Seltsam die Frage: Warum schreibe ich? Keine Wahl gibt es dafür. Ich schreibe und in mir löst sich etwas auf in Worte, Sätze, rinnt heraus, steht auf dem Papier.
Es drängt und ich werde unmutig, voll Trauer oder Ungeduld, hart. Mich schmerzt der Rücken und wie ein grauer, staubiger Sack legt sich Alltag um mich. Ich leide die Welt – tue viel, organisiere, unterrichte, bin geschäftig und drücke die Tasten des Telefons. Wie ein Raubvogel sitzt es mir in der Brust, zernagt mir Herz und Leber.
Ein Papier, ein kleines Stückchen, ein reiner, weißer Bogen – und die Worte fließen, stocken, verbergen sich, spazieren heraus wie kleine Herren aus ihren Verstecken.
Mein gequältes Seelchen vergisst sich, schlüpft hinein in Laute, in Klänge und Bilder. Der Stift ist so langsam, das Papier so glatt – immer wieder saugt es sie an, die Worte, die geheimnisvoll aus der Tintenspitze geboren werden.
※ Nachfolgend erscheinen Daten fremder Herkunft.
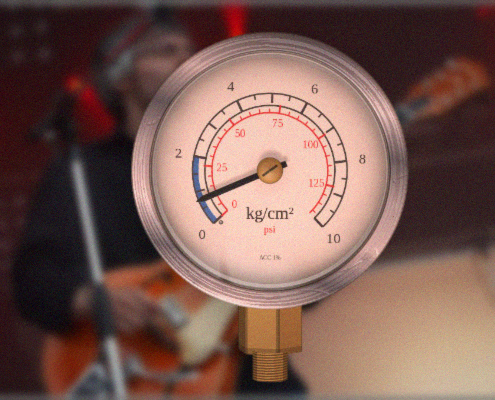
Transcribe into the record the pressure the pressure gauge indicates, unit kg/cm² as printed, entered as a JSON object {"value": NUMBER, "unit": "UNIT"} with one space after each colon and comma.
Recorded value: {"value": 0.75, "unit": "kg/cm²"}
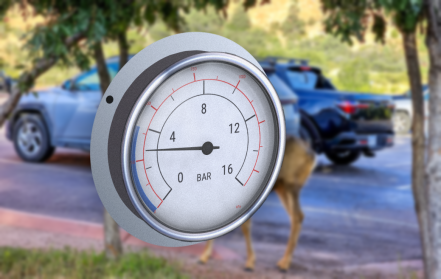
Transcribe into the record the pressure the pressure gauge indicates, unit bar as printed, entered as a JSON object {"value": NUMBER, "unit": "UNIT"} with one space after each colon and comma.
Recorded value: {"value": 3, "unit": "bar"}
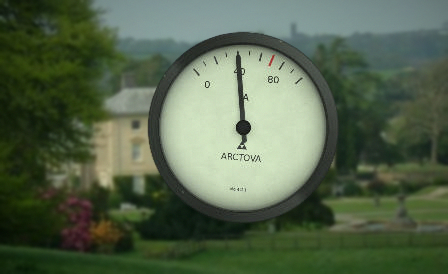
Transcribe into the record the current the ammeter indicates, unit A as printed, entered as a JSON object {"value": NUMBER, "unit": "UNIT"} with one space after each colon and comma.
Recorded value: {"value": 40, "unit": "A"}
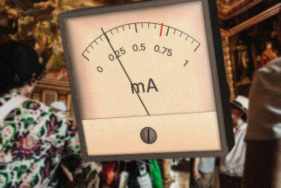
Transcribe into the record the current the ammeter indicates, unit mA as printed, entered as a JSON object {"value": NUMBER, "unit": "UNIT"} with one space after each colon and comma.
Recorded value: {"value": 0.25, "unit": "mA"}
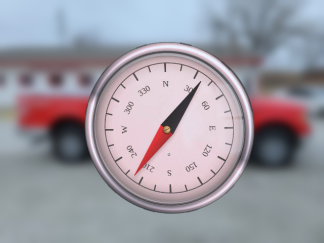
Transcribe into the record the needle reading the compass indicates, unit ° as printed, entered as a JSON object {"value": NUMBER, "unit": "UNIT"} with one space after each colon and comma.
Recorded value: {"value": 217.5, "unit": "°"}
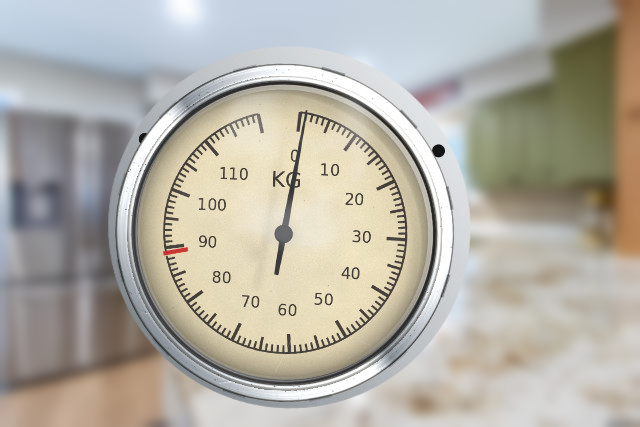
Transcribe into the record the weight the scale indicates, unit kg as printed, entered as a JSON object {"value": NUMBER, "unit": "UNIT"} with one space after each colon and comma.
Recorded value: {"value": 1, "unit": "kg"}
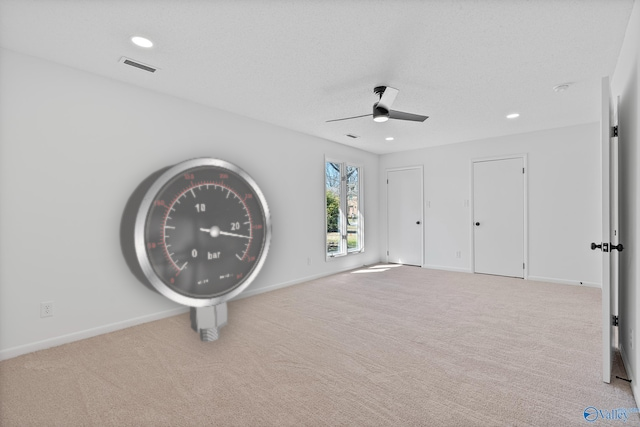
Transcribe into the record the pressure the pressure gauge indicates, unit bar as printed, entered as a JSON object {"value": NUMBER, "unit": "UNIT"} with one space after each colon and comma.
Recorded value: {"value": 22, "unit": "bar"}
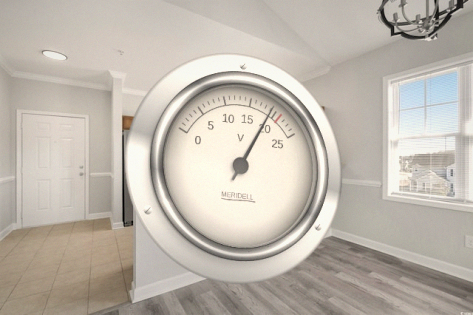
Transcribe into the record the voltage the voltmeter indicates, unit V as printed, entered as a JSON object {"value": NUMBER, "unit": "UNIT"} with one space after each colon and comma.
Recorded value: {"value": 19, "unit": "V"}
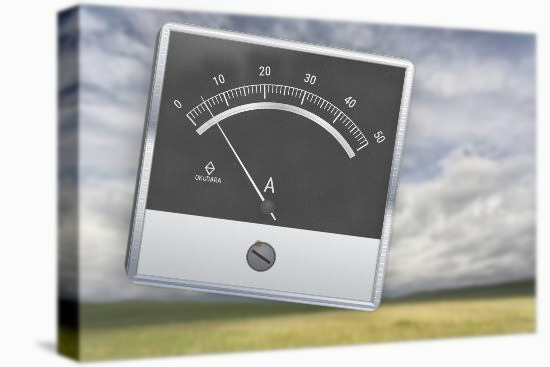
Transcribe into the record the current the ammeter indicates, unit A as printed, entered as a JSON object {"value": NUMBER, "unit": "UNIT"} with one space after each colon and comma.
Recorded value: {"value": 5, "unit": "A"}
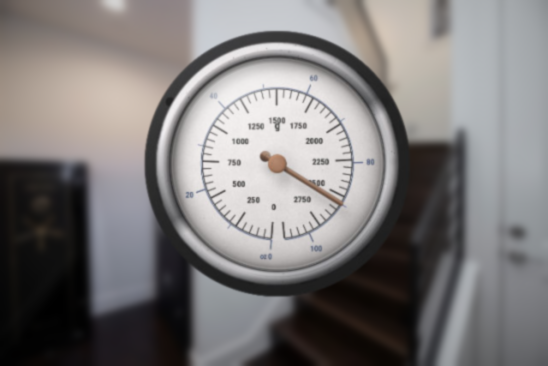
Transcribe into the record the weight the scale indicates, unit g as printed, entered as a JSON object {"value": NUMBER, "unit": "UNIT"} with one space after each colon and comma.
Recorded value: {"value": 2550, "unit": "g"}
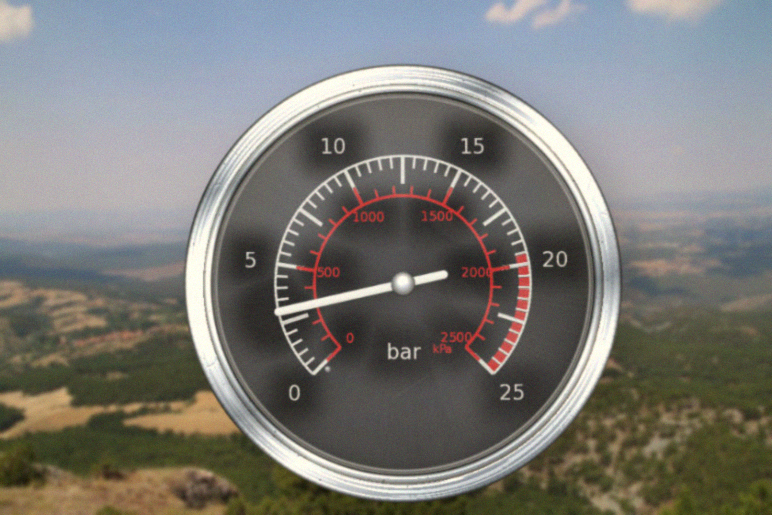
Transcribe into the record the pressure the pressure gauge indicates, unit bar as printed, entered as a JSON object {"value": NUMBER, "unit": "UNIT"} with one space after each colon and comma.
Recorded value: {"value": 3, "unit": "bar"}
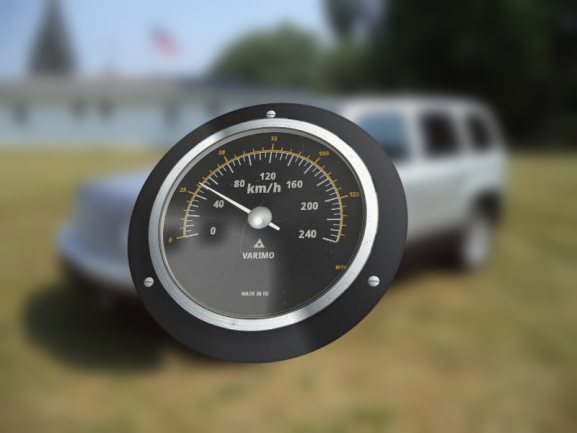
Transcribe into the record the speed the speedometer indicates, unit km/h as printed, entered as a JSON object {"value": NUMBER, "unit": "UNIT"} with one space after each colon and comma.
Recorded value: {"value": 50, "unit": "km/h"}
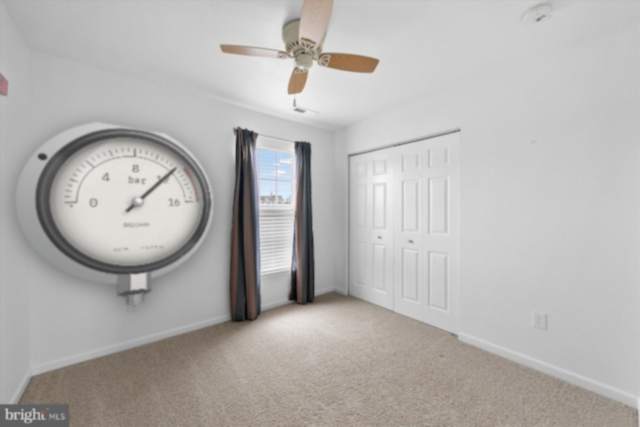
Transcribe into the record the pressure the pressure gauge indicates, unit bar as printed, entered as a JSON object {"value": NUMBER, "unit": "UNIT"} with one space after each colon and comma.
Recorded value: {"value": 12, "unit": "bar"}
„Tu es nicht!“ rufe ich mir selbst zu, angstvoll, den Strom nicht zu unterbrechen. Doch dann siegt Orpheus und ich blicke zurück, lese, was da steht.
Blutrote Scham drückt sich in meine Wange. Wo ist der Zauber der Klänge, die mein inneres Ohr erlauschte, wo die Farben der Bilder, der wunderbare Flug der Poesie? Kalt und fremd stehen sie da, die Worte, wie erfrorene Säuglinge. Ihre eigenartige Schönheit rührt mich. Doch ich finde den warmen Duft ihrer Nähe nicht mehr. Ausgehaucht aufs Papier atmen sie den süßen Geruch gleichgültiger Leichname.
Nein, Schreiben ist keine Freude. Es ist ein Sterben in die Worte, hundert-, tausendfach, ein ekstatisches Martyrium.